Set in England in 1628, this book presents the lives of three sisters living on their own with the small son of the eldest girl. When in service, Hester had been raped by George Villiers, Duke of Buckingham, then was cast aside and left to raise her son, Rafe, alone. The second sister, Melis, claims to see visions. The youngest one is Hope, and their father is the local doctor who had left home one morning to visit a patient, taking the groom with him. Melis predicts his death, and this prediction is proved true when the groom returns with the doctor’s body. The years pass, and then George Villiers decides to claim his son. This is something Hester must prevent and, with the help of a friendly neighbour, she takes Rafe and her sisters north to a lonely house in the woods in Shropshire. What follows is George’s attempts to regain his son and Hester’s attempts to stop him.
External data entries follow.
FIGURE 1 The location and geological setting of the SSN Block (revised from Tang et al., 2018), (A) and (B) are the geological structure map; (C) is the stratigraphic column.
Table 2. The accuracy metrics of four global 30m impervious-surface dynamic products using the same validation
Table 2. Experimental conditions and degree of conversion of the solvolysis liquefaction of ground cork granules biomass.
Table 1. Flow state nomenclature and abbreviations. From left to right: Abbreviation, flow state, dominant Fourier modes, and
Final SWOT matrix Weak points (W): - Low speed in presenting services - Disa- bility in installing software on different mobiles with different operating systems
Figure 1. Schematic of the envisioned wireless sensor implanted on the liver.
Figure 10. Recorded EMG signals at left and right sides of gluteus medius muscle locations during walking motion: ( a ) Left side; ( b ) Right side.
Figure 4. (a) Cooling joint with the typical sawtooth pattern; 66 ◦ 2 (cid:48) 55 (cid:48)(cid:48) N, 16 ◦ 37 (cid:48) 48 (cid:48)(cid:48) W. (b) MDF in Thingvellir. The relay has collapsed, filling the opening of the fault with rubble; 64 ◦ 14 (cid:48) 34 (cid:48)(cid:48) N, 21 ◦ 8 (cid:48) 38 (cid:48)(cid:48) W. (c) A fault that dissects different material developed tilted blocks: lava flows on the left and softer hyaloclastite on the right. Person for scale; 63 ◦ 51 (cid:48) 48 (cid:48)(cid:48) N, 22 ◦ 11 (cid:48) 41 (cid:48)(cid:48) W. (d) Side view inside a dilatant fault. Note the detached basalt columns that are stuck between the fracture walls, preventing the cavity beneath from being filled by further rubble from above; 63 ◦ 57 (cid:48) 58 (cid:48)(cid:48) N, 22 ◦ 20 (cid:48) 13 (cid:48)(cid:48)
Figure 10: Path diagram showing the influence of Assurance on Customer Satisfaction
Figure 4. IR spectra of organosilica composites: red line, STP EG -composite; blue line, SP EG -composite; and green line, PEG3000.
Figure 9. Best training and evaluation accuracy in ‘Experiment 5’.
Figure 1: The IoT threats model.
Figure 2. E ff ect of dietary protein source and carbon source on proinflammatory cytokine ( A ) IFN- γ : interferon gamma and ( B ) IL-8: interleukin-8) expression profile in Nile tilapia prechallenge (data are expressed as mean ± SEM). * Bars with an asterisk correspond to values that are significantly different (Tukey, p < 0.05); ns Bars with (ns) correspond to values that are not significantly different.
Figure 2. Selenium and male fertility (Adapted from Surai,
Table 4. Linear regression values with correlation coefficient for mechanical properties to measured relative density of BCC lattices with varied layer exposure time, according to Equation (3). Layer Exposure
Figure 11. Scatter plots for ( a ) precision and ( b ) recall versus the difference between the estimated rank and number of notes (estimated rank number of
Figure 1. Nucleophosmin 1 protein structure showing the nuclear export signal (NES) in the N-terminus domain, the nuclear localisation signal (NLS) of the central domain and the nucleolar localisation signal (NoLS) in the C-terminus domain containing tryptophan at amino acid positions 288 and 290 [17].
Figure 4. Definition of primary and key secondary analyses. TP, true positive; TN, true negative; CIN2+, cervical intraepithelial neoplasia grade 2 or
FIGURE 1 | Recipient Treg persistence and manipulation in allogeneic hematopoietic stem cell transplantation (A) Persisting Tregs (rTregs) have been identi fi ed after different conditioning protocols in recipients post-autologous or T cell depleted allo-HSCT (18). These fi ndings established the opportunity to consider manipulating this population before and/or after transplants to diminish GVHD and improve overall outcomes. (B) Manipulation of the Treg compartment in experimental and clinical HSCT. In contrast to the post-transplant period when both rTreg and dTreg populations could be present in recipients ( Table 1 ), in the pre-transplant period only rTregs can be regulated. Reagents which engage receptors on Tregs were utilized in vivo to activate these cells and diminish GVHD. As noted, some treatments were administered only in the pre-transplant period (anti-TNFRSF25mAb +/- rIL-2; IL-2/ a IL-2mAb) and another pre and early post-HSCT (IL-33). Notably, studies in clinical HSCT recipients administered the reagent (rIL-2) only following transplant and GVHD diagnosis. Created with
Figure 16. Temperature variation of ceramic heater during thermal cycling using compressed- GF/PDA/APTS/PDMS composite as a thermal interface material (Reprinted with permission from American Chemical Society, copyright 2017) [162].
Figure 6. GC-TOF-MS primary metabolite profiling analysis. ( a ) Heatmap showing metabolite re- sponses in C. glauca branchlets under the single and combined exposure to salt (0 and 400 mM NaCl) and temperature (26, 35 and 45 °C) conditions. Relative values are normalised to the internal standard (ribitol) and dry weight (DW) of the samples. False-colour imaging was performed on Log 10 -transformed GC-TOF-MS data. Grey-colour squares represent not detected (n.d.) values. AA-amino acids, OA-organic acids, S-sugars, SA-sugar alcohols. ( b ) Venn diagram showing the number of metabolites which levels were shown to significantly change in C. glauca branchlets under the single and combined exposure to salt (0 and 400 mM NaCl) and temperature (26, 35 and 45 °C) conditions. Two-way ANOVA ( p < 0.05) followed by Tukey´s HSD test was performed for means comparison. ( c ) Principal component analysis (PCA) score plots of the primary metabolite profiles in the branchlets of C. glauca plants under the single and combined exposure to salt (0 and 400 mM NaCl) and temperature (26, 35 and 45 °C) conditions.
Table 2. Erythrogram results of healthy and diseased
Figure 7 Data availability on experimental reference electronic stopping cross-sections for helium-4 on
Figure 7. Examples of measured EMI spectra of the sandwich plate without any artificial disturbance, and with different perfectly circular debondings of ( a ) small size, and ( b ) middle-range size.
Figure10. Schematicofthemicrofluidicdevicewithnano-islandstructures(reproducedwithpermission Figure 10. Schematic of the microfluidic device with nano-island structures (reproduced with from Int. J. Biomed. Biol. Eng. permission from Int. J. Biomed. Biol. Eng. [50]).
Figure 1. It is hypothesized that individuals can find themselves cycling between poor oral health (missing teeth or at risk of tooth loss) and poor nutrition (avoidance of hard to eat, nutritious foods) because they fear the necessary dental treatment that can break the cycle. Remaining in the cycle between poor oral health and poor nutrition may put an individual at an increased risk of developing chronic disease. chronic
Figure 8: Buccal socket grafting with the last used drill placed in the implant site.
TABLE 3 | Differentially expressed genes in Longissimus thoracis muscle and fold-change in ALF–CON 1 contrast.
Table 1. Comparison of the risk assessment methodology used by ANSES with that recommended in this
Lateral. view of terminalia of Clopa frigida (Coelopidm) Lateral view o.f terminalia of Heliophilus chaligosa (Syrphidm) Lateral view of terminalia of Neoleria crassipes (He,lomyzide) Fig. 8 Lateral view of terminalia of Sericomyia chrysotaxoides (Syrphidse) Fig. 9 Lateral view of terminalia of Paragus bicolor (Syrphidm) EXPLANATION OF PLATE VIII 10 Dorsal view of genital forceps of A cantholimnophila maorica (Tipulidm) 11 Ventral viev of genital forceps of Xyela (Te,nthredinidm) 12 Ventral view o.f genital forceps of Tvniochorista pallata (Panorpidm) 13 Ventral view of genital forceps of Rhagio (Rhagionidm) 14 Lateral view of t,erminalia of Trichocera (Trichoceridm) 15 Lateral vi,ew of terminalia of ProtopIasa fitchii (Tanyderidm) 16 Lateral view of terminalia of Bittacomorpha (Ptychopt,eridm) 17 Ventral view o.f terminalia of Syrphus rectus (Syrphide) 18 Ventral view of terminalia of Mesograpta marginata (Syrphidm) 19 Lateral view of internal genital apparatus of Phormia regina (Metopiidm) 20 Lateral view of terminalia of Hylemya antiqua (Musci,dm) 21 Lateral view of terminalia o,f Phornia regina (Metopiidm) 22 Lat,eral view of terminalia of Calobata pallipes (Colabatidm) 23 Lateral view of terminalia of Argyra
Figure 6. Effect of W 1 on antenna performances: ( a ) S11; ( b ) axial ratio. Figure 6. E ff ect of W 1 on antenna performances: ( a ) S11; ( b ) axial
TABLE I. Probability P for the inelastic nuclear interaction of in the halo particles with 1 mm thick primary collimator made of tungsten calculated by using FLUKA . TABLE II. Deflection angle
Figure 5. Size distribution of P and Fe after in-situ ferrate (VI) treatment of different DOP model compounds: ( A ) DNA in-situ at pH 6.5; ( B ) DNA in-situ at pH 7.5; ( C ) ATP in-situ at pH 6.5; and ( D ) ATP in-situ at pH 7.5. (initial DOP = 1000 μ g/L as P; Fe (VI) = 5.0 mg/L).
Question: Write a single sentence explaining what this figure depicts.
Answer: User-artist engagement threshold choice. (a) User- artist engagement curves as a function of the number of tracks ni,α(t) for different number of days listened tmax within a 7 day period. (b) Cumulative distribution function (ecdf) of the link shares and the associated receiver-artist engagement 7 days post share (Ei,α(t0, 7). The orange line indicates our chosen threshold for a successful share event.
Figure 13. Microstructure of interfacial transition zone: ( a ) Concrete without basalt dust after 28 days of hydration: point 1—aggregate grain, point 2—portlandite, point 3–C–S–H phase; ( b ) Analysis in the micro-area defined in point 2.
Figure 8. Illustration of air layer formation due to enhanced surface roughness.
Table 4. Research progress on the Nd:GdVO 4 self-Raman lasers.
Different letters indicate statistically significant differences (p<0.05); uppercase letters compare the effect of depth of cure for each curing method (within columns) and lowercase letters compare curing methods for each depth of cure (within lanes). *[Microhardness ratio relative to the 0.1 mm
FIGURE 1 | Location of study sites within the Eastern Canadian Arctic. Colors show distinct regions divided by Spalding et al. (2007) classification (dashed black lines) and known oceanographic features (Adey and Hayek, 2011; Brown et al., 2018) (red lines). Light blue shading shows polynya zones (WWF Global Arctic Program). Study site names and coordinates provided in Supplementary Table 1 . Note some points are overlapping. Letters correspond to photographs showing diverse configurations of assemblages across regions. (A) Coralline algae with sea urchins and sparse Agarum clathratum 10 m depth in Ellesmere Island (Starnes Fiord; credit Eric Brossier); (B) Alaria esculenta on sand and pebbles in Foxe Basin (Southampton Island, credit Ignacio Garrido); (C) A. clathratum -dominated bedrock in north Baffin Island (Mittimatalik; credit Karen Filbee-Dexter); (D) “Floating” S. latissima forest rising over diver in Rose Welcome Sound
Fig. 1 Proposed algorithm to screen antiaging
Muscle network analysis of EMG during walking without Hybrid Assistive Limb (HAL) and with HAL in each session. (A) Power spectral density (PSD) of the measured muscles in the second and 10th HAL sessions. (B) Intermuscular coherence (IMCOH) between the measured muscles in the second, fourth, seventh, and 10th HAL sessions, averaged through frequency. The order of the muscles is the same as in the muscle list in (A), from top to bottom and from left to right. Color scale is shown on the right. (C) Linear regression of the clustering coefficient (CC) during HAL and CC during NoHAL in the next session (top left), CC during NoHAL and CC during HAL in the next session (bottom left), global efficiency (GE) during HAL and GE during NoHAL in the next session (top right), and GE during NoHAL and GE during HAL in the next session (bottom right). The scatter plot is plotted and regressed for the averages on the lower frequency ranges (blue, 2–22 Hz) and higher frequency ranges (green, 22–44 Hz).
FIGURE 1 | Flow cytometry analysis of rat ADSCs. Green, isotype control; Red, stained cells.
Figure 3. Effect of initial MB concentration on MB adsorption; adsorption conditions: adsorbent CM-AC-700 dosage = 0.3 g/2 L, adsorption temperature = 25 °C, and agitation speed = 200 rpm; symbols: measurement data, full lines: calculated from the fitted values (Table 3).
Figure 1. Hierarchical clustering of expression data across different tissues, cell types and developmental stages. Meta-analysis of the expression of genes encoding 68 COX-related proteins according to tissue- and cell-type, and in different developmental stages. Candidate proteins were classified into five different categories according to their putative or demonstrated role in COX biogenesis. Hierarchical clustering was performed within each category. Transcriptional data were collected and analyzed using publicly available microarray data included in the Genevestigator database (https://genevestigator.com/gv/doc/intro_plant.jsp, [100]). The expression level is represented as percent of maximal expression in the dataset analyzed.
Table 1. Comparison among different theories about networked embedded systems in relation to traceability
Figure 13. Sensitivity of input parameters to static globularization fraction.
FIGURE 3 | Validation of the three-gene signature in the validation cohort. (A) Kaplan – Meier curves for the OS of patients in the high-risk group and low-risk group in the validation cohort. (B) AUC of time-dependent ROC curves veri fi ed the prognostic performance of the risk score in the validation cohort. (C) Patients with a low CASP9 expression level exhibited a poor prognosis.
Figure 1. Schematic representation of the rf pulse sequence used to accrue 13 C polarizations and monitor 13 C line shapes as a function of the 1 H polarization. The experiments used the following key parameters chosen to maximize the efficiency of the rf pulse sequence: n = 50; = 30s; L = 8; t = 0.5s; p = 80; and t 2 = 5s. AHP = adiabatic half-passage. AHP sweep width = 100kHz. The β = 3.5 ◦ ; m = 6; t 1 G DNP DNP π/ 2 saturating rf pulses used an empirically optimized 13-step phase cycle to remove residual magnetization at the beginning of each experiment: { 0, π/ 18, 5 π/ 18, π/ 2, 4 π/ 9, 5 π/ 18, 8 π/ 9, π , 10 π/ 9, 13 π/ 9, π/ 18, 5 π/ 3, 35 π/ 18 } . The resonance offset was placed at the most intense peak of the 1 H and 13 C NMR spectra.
The story is full of action, and the pages turn easily. The characterisation is good, and readers will become fully involved. I thoroughly enjoyed this book, which gives an excellent account of social life in the early 17th century. In real life, George Villiers had also led several failed military campaigns; he was unpopular with those he was supposed to lead and was eventually assassinated in Portsmouth. Readers unfamiliar with his life will find it well worth reading the author’s notes before picking up the book. It is a very good read, and I thoroughly recommend it.